Year defined by low-cost carrier battle

Australian holidaymakers fell in love with their own backyard
this year, but the industry is warning more will need to be done to
keep this love affair alive.

The boost in domestic travel, which has lagged over the past few
years, thrilled industry experts who say the battle between
low-cost carriers has changed the way Aussies think about
travel.

“Domestic tourism has faced significant challenges in recent
years but the rise and rise of low-cost carriers is encouraging
Australians to take more frequent holidays in their own backyard,”
Tourism Transport Forum (TTF) managing director Christopher Brown
said.

He said the battle between Jetstar and Virgin Blue had not just
lowered fares, making the European style “city break” a genuine
possibility in Australia, it had reinvigorated tourism in regional
areas, particularly the Gold Coast, Cairns and Newcastle.

And with new Singapore Airlines budget offshoot Tiger Airways’
launch late this year, and plans to expand next year, the trend is
set to continue.

A report by the Tourism Forecasting Committee predicts the
country’s aviation sector will expand by 27 per cent in the next
two years.

The strong market is expected to provide huge falls in airfares
and encourage even more Australians to see their own country.

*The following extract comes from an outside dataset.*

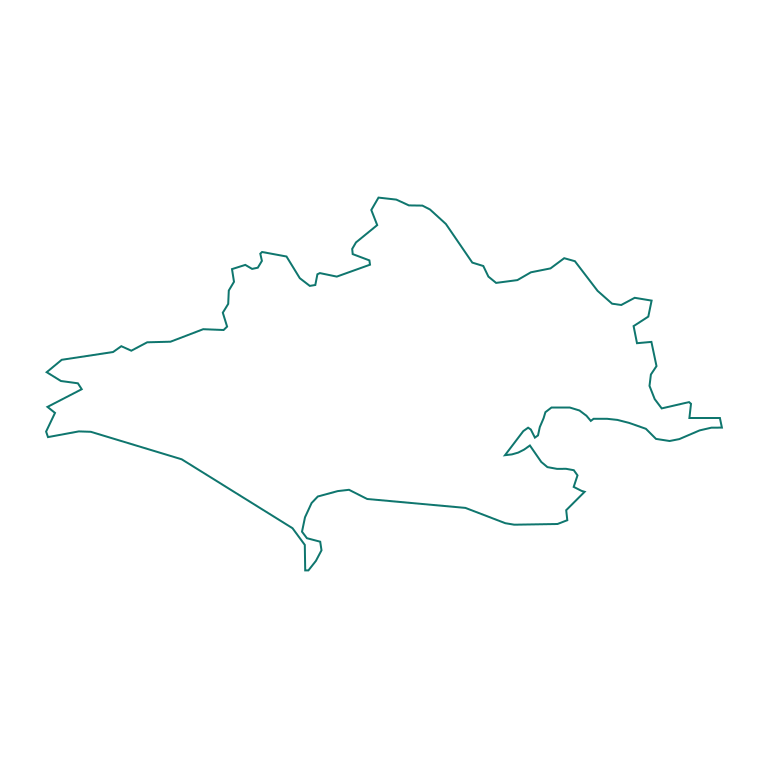 an SVG outline of Dorset
{"feature_id": "GBR-2051", "entity_name": "Dorset", "entity_type": "Administrative County", "adm_level": 1, "iso_a3": "GBR", "parent_name": "United Kingdom", "parent_adm1": "", "projection": "equal_earth", "projection_center": [-2.221, 50.805], "detail": "fine", "context": "isolated", "style": "outline", "palette": "teal", "viewbox_px": 768, "rotation_deg": 0, "n_neighbors": 0, "source": "natural_earth", "source_scale": "10m", "svg_char_len": 1796}
<svg xmlns="http://www.w3.org/2000/svg" viewBox="0 0 768 768"><path d="M721.9,427.6L711.3,427.7L699.6,430.4L679.3,439.1L669.6,441.0L656.0,438.9L645.9,428.8L629.1,422.9L617.4,419.9L607.1,418.8L598.7,418.8L593.6,418.8L590.8,420.9L586.5,415.8L579.5,410.5L569.7,407.5L558.5,407.5L551.5,407.5L545.4,412.2L543.6,418.2L539.8,427.1L538.0,435.4L534.9,437.6L530.8,429.5L528.1,427.7L523.3,431.1L505.0,455.2L511.9,454.4L518.2,452.6L524.1,449.6L529.9,445.5L541.3,462.0L547.4,467.1L557.2,468.9L566.0,468.8L573.8,470.2L577.5,475.4L573.7,486.9L581.6,490.9L584.6,491.8L566.2,510.2L567.3,520.2L557.5,524.0L514.3,524.7L505.3,523.2L465.4,507.9L367.2,499.0L349.0,489.8L337.7,491.1L317.8,496.5L311.6,503.0L305.0,517.3L302.0,531.7L306.9,538.2L320.2,541.7L321.5,550.3L315.9,560.9L308.4,570.4L305.2,570.4L304.8,544.9L292.5,528.2L181.7,459.3L90.8,431.8L78.8,431.4L48.0,437.1L46.1,431.6L55.0,412.9L47.5,406.9L81.7,389.2L77.9,383.3L60.9,381.0L46.7,372.2L61.7,359.8L113.1,352.0L121.3,346.2L131.3,350.7L147.2,342.3L170.5,341.7L203.2,329.2L223.6,330.0L227.1,326.6L222.8,312.7L228.2,303.9L228.8,290.5L234.0,281.8L232.0,269.1L245.3,264.9L252.1,268.9L257.8,267.7L261.9,260.9L260.3,253.7L262.1,252.0L286.5,256.5L299.8,278.2L309.8,285.9L315.3,285.0L317.4,274.3L319.9,273.1L336.8,276.6L370.0,264.7L369.4,260.4L352.7,254.1L352.2,248.9L356.0,242.4L377.2,225.1L371.3,210.0L378.5,197.6L396.3,199.6L408.9,205.4L422.4,205.6L430.0,209.5L445.9,224.0L472.3,262.6L483.3,266.0L488.4,276.6L496.1,282.9L517.4,280.1L530.9,272.3L550.5,268.4L564.2,258.2L574.9,261.2L597.6,290.9L612.1,303.7L621.2,305.0L634.7,297.8L651.6,300.6L648.3,316.6L633.6,326.1L637.0,343.2L651.4,341.9L656.5,366.1L650.9,374.5L649.5,385.9L654.7,399.1L661.7,408.4L689.0,402.1L691.0,403.8L689.4,418.0L719.9,418.0L721.9,427.6Z" fill="none" stroke="#0f766e" stroke-width="2"/></svg>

It’s good news for an industry which has recently worried that
the effect of rising living costs might stunt domestic travel.

More recently, a strong Aussie dollar threatens to draw more
Australians overseas on getaways that are more affordable now than
in the past.

Indeed, the Tourism Forecasting Committee’s report found that,
in the long term, domestic tourism would suffer intense pressures
from a drop in discretionary spending, propelled by high petrol
costs and increased jet fuel prices.

Mr Brown said the answer may lie in marketing holidays in the
same way as goods such as plasma televisions, which have soaked up
in recent years.

“It is incumbent on the industry to continue to showcase
Australia’s home-grown tourism experiences,” he said.

“We must sell our product as effectively as consumer good
manufacturers sell theirs, not least if interest rates continue to
apply downward pressure on household spending.”

At the same time, concerns are held that the strength of the
dollar will deter international visitors, making other cheaper
destinations more appealing.

Australian Tourism Export Council (ATEC) managing director
Matthew Hingerty said a spark was needed to help operators who were
finding it increasingly difficult to compete in the strong
international market.

He said if Australia’s identity as a beach getaway did not
evolve soon, the industry would not meet its visitor targets -
projected to increase by 4.7 per cent per year to 2016 - and lose
market share to Thailand, China and Dubai.

Tourism brands had to think smarter and start advertising
products and experiences that could only be enjoyed in Australia,
such as health tourism, cultural heritage and indigenous tourism,
he said.

Mr Hingerty said rising costs of labour, food and beverages and
an increasing tax burden on inbound tour operators were also biting
and governments needed to give some “love and affection”.

“It’s okay for the (tourism forecasting) committee to throw
those numbers out there and they’re admirable … but the people
have to understand that it’s not just about marketing Australia and
the numbers will turn up,” he said.

Mr Brown agreed, saying the federal government needed to keep a
watchful eye on the industry to ensure the right climate existed
for growth.

He said there was currently a lack of investment in hotels and
new attractions, complex and lengthy planning processes and skills
and labour shortages.

“The tourism industry needs to take a long, hard look at itself
now and work out how it’s going to welcome 8.9 million overseas
visitors and lay the bed for a profitable and sustainable
industry,” Mr Brown said.

But it was not all doom and gloom, with figures showing record
spending by the affluent tourists Australia targets.

And increased routes into major cities and bigger aircraft
signalled by Qantas, Emirates, Etihad, Qatar Airways, Tiger Airways
and Air Asia X are expected to bring more big-spending tourists
from the Middle East.

The trend is something that new federal Tourism Minister Martin
Ferguson hopes will continue as the Rudd government assesses its
new policies for international marketing and countries.

“The Australian tourism market, through their efforts in
providing world-class tourism experiences, have built the platform
to take advantage of the strong growth in international tourism,”
Mr Ferguson told AAP.

But he acknowledged the role the government needed to play to
ensure the right climate existed for growth.

He said he hoped the government could also work to lift the
pressure on family budgets to alleviate stresses on the domestic
market.

Changing industrial relations legislation to create better job
security would also allow more Australian to take the traditional
family break, he said.

“We must also recognise the importance of families being able to
take holidays together,” he said.

Only time will tell whether the new government will be able to
drive growth of the multi-billion-dollar industry and sustain
Australians’ love affair with their own shores.